[ASSIGNMENT]
Identify every line in the items below that contains the word "CENTRULUI", and copy each of those lines in full.

[DATA EXCERPTS]
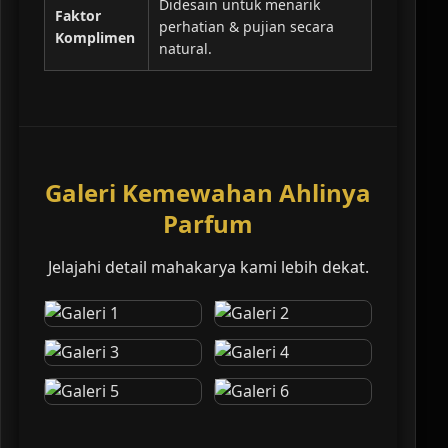
Didesain untuk menarik
Faktor
perhatian & pujian secara
Komplimen
natural.
Galeri Kemewahan Ahlinya
Parfum
Jelajahi detail mahakarya kami lebih dekat.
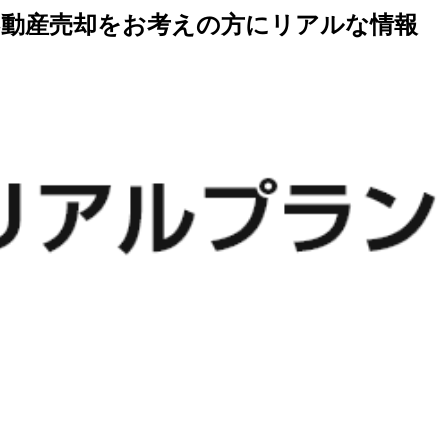
不動産売却をお考えの方にリアルな情報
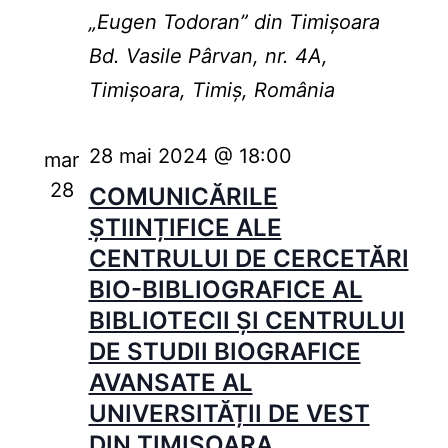
„Eugen Todoran” din Timişoara
Bd. Vasile Pârvan, nr. 4A,
Timișoara, Timiș, România
28 mai 2024 @ 18:00
mar
28
COMUNICĂRILE
ȘTIINȚIFICE ALE
CENTRULUI DE CERCETĂRI
BIO-BIBLIOGRAFICE AL
BIBLIOTECII ȘI CENTRULUI
DE STUDII BIOGRAFICE
AVANSATE AL
UNIVERSITĂȚII DE VEST
DIN TIMIȘOARA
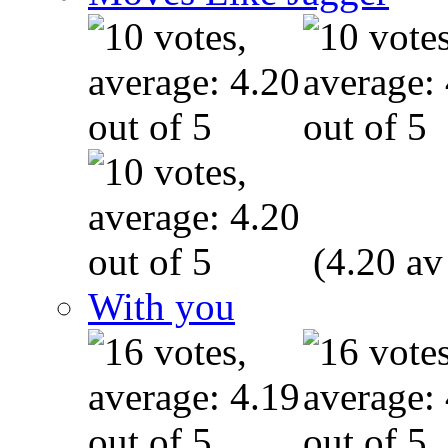
(4.20 av
With you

[TASK SOLUTION]
CENTRULUI DE CERCETĂRI
BIBLIOTECII ȘI CENTRULUI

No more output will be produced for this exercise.